The territory of the World Heritage site under consideration includes the lake itself and adjacent territories with water bodies located on them. At the same time, the water bodies that feed the lake and are necessary to maintain its unique ecosystem, like Baikal itself, are not classified as specially protected water bodies and are not included in the register of cultural heritage objects, as well as in the code of especially valuable cultural heritage objects of the peoples of the Russian Federation.

The absence of a systematic legislative link between the legal status of objects of world natural and cultural heritage, as well as the lack of legal prerequisites for the protection of Lake Baikal as an object of cultural heritage does not allow the application of the norms of Federal Law No. 73-FZ "On objects of cultural Heritage (historical and cultural monuments) of the peoples of the Russian Federation" to the territory adjacent to Lake Baikal, which has unique archaeological monuments, rock paintings and other cultural values that allow us to trace the evolution of man and the development of peoples.

The inclusion of the central ecological zone of the Baikal Natural Territory in the State Code of Especially Valuable Cultural Heritage Objects of the Peoples of the Russian Federation, it seems, will create legal grounds for issuing protection obligations to owners and users of land plots and real estate located within the boundaries of the natural heritage object, providing for specific measures to preserve natural value and reduce anthropogenic load on the ecosystem of the lake, It will create legal conditions for the preservation, use, and popularization of the unique natural complex of Lake Baikal.

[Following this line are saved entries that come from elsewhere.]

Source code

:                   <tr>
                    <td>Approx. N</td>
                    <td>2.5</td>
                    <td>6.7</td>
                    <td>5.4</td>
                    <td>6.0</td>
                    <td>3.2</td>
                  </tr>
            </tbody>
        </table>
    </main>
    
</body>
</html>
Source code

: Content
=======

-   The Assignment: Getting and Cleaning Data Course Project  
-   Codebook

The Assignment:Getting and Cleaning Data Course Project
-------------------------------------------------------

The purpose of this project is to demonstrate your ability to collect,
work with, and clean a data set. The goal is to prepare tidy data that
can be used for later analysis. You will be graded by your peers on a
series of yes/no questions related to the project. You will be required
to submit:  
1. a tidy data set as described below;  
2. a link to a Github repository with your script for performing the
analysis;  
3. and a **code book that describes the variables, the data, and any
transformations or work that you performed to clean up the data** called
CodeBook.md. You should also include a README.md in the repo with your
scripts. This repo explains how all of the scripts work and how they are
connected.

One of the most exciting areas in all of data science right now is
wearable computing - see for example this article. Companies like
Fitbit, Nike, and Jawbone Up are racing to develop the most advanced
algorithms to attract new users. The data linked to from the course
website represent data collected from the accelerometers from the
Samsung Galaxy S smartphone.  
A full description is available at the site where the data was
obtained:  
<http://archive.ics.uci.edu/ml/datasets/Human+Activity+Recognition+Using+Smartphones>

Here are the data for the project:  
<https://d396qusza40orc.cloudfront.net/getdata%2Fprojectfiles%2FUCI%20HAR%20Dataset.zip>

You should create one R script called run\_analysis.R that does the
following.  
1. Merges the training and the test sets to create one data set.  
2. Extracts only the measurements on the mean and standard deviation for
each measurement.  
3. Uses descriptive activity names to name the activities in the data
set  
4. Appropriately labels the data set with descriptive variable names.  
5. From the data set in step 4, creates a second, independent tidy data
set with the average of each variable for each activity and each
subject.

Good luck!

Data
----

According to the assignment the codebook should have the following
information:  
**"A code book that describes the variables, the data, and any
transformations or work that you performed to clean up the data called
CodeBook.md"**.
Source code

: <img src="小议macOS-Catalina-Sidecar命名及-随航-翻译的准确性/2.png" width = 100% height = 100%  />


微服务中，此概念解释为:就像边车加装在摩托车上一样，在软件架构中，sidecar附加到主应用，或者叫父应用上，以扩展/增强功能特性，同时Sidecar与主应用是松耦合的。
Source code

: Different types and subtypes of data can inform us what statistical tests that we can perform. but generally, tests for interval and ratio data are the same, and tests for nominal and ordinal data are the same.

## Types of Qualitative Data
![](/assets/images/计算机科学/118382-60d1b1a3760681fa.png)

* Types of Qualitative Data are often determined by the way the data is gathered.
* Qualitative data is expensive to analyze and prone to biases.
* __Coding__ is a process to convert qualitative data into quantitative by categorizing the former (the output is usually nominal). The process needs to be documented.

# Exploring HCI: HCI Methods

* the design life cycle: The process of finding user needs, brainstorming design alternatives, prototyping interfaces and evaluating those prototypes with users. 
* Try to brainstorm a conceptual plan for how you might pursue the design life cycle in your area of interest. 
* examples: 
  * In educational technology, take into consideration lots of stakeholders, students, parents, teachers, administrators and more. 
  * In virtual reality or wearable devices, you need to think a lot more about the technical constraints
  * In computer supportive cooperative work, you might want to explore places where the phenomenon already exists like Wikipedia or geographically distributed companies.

The situation in the field of protection of Lake Baikal is considered as an example typical of the vast majority of Russian natural sites included in the World Natural Heritage List. The lack of special legal regulation of the issues of ensuring the safety of these objects causes the main problems of their protection, indicating the insufficiency of a purposeful domestic policy and the need for more detailed legislative regulation of the legal status of World Natural Heritage sites at the federal level. These problems include: the lack of a universal model for managing objects; planning activities and allocating resources for their scientific study and protection; the lack of cadastral mapping and definition on the ground (in some cases) of clear boundaries of World Heritage sites and their zones; the lack of unified information resources (including cartographic) about the boundaries, protection zones, regimes and established restrictions on the territory of such objects and, as a result, the low effectiveness of legal propaganda and popularization of their importance among the population.

In conclusion, we consider it appropriate to note the importance of further in-depth analysis of legal models that contribute to strengthening the protection of natural objects included in the World Heritage List, the possible outcome of which will be the adoption of a law on natural heritage objects or (more likely) amendments to federal laws "On Cultural heritage objects (historical and cultural monuments) of the peoples of the Russian Federation" and "On specially protected natural territories" in order to create a special legal regulation of activities for the conservation of relevant objects.